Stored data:

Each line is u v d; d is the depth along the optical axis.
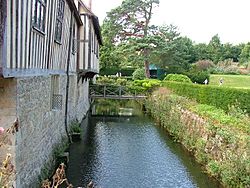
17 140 5.62
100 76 34.12
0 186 3.54
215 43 53.25
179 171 9.54
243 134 8.15
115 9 32.19
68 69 12.08
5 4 4.62
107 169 9.46
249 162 7.11
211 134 9.68
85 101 20.36
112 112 21.97
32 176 6.76
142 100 25.31
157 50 31.17
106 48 37.34
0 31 4.58
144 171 9.48
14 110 5.58
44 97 8.05
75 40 13.82
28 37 6.10
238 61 49.25
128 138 13.82
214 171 8.74
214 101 13.49
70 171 9.11
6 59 4.80
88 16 14.68
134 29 32.69
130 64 33.78
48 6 7.91
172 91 20.36
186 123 12.51
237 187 7.39
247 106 11.88
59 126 10.48
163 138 14.00
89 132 14.78
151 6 32.00
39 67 7.18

Exercise objective:
Every entry is to be reproduced word for word, and no image is carried over.

Finished task:
Each line is u v d; d is the depth along the optical axis.
17 140 5.62
100 76 34.12
0 186 3.54
215 43 53.25
179 171 9.54
243 134 8.15
115 9 32.19
68 69 12.08
5 4 4.62
107 169 9.46
249 162 7.11
211 134 9.68
85 101 20.36
112 112 21.97
32 176 6.76
142 100 25.31
157 50 31.17
106 48 37.34
0 31 4.58
144 171 9.48
14 110 5.58
44 97 8.05
75 40 13.82
28 37 6.10
238 61 49.25
128 138 13.82
214 171 8.74
214 101 13.49
70 171 9.11
6 59 4.80
88 16 14.68
134 29 32.69
130 64 33.78
48 6 7.91
172 91 20.36
186 123 12.51
237 187 7.39
247 106 11.88
59 126 10.48
163 138 14.00
89 132 14.78
151 6 32.00
39 67 7.18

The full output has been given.